Ce qu’on appelle « sensibilité moderne », toute l’exploitation du « frisson nouveau », toute cette poésie de l’épiderme, chair de poule et fièvre de veau, toute cette littérature de petits angoissés passent à côté de lui. Son attitude vis-à-vis de la prose est d’ailleurs semblable à celle qu’il a adoptée vis-à-vis de la poésie. Il a horreur de la littérature dite psychologique et analytique. Ce qu’il goûte avant tout en art c’est la clarté, la précision et l’élégance dans la forme. C’est ainsi que les auteurs du XIXe qu’il relit avec le plus de plaisir sont Paul-Louis Courrier, Renan, Anatole France et Pierre Louys. Quant aux anciens, il se contente d’admirer Voltaire et surtout Diderot.

 

Comme on peut s’en rendre compte, la position intellectuelle de Perceau ne manque pas de logique. Il aime la clarté et lui-même est toute clarté. Ce n’est pas dans sa géographie cérébrale qu’on trouvera ces territoires incertains et mouvants habités de passions contraires et de curiosités esthétiques. Le doute n’est pas en lui et ce Parsifal poitevin, vacciné contre les philtres infernaux, ne succombe pas aux tentations que peuvent lui offrir les tendres sorcières de la littérature.

 

D’ailleurs cet écrivain, ce poète, cet essayagiste, ne fréquente pas les milieux littéraires et jamais un intervieweur n’est venu lui demander de lui parler de ses goûts et de ses travaux. Au dehors quand il n’est pas à son journal ou dans une bibliothèque, il vit la vie publique de son parti ; chez lui, il travaille et vit avec joie la vie de famille, s’occupant avec sa jeune femme de l’éducation de ses deux petites filles Madeleine et Josette et leur chantant de belles chansons de son pays poitevin.
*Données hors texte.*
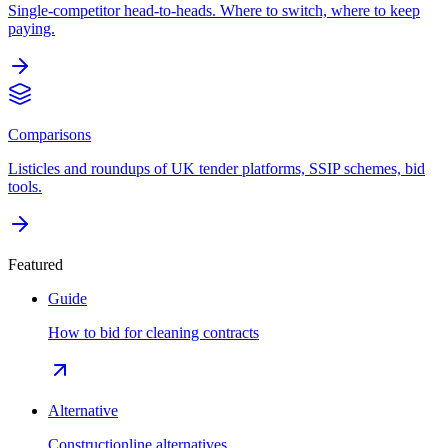
Single-competitor head-to-heads. Where to switch, where to keep
paying.
Comparisons
Listicles and roundups of UK tender platforms, SSIP schemes, bid
tools.
Featured
Guide
How to bid for cleaning contracts
Alternative
Constructionline alternatives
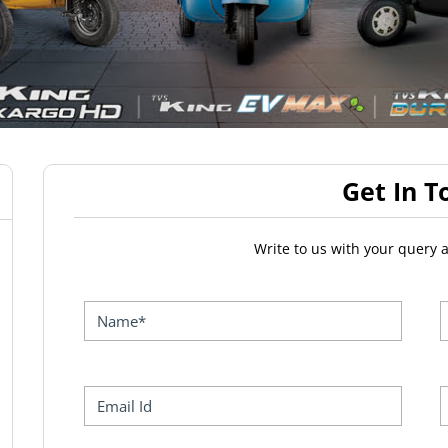
Get In T
Write to us with your query 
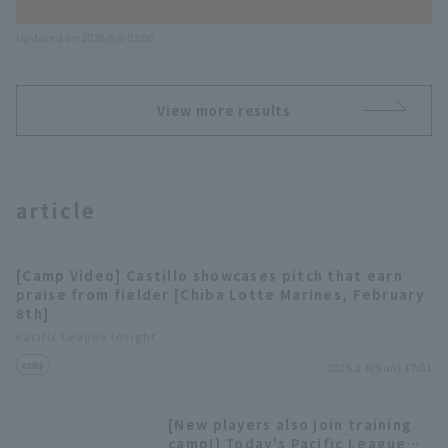
Updated on 2026/8/9 03:08
View more results
article
[Camp Video] Castillo showcases pitch that earn
praise from fielder [Chiba Lotte Marines, February
8th]
Pacific League Insight
camp
2026.2.8(Sun) 17:01
[New players also join training
camp!] Today's Pacific League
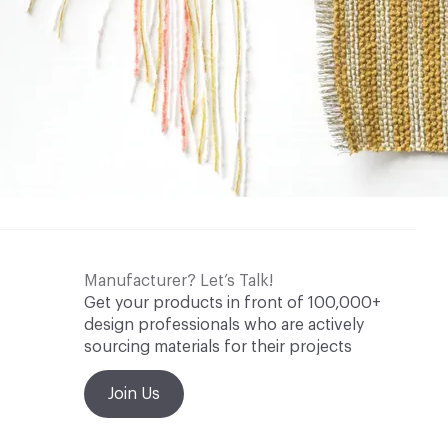
Manufacturer? Let’s Talk!
Get your products in front of 100,000+
design professionals who are actively
sourcing materials for their projects
Join Us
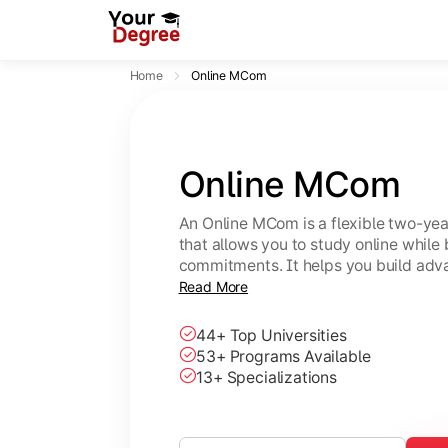
Home
Online MCom
Online MCom
An Online MCom is a flexible two-y
that allows you to study online while
commitments. It helps you build adv
finance, taxation, economics, and b
Read More
44+ Top Universities
53+ Programs Available
13+ Specializations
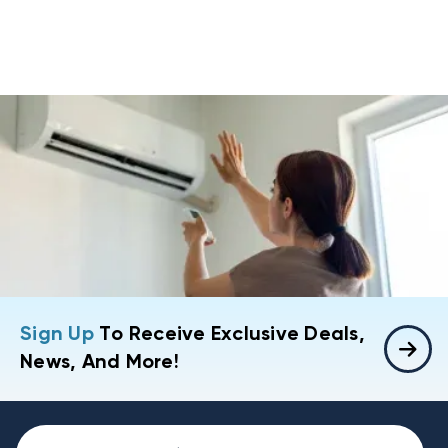
Sign Up
To Receive Exclusive Deals,
News, And More!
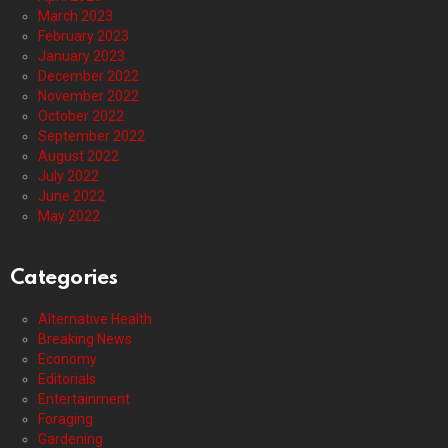
March 2023
February 2023
January 2023
December 2022
November 2022
October 2022
September 2022
August 2022
July 2022
June 2022
May 2022
Categories
Alternative Health
Breaking News
Economy
Editorials
Entertainment
Foraging
Gardening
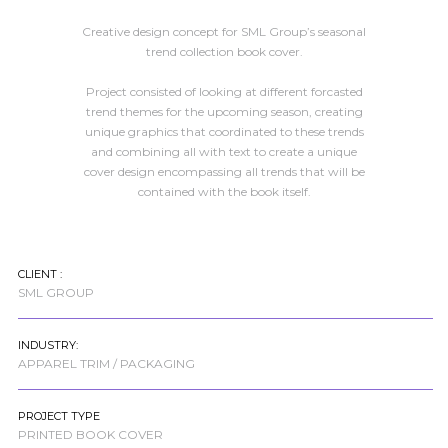
Creative design concept for SML Group’s seasonal
trend collection book cover.
Project consisted of looking at different forcasted
trend themes for the upcoming season, creating
unique graphics that coordinated to these trends
and combining all with text to create a unique
cover design encompassing all trends that will be
contained with the book itself.
CLIENT :
SML GROUP
INDUSTRY:
APPAREL TRIM / PACKAGING
PROJECT TYPE
PRINTED BOOK COVER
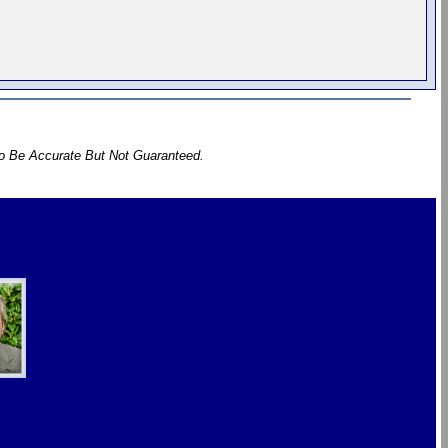
To Be Accurate But Not Guaranteed.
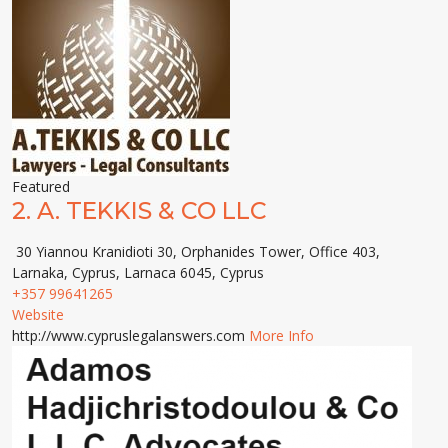
Featured
2.
A. TEKKIS & CO LLC
30 Yiannou Kranidioti 30, Orphanides Tower, Office 403,
Larnaka, Cyprus, Larnaca 6045, Cyprus
+357 99641265
Website
http://www.cypruslegalanswers.com
More Info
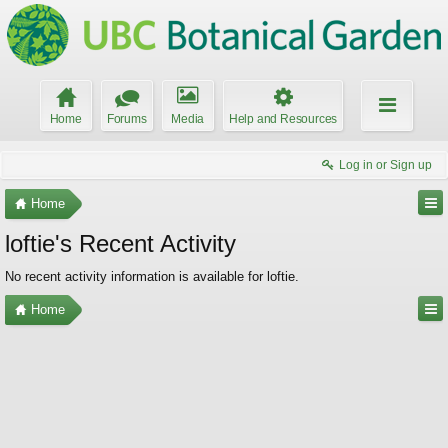
Home
Forums
Media
Help and Resources
Log in or Sign up
Home
loftie's Recent Activity
No recent activity information is available for loftie.
Home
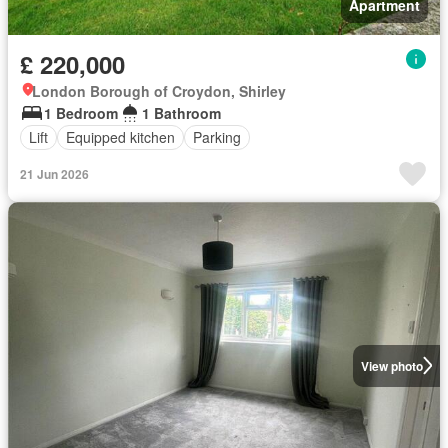
Apartment
£ 220,000
London Borough of Croydon, Shirley
1 Bedroom
1 Bathroom
Lift
Equipped kitchen
Parking
21 Jun 2026
View photo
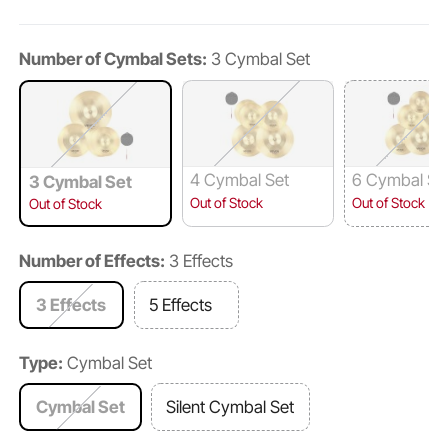
Number of Cymbal Sets:
3 Cymbal Set
4 Cymbal Set
6 Cymbal Se
3 Cymbal Set
Out of Stock
Out of Stock
Out of Stock
Number of Effects:
3 Effects
3 Effects
5 Effects
Type:
Cymbal Set
Cymbal Set
Silent Cymbal Set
Ses meilleurs jours chaque année sont d’ailleurs ceux qu’il passe avec les siens dans ce petit bourg de Coulon qui le vit naître et qu’il retrouve toujours avec émotion. Alors, couché comme jadis au fond d’une petite barque, dans le silence des « rigoles » et des « conches » il rêve à Mademoiselle Du Perrieret se répète les vers qui furent pour un gamin de 14 ans la fulgurante révélation de la poésie.

 

Il revoit le chemin parcouru. Il songe au petit apprenti tailleur de la Venise poitevine devenu aujourd’hui savant bibiographe et vivant confraternellement avec les plus curieux esprits des siècles révolus. Mais il est sans vanité et son aventure le fait sourire. N’a-t-il pas l’autre jour découvert un grand musicien du XVIIe. Personne ne connaissait Anthoine de Bertrand. Il l’a rencontré en travaillant à sa bibliographie des poésies de Ronsart mises en musique. C’est Monsieur Henry Expert qui a été content ! Ce savant musicophathe ignorait tout de ce musicien qu’il juge aujourd’hui supérieur à Orlando de Lassus et cette découverte de Perceau, qui a permis la publication des volumes fameux sur Mouvement de la musique françaises au temps de la Renaissance.

 

Voyez-vous, où l’on en arrive, de fil en aiguille, quand on est ouvrier tailleur et qu’on découvre Malherbe à quatorze ans, dans le grenier d’une petite maison de Coulon.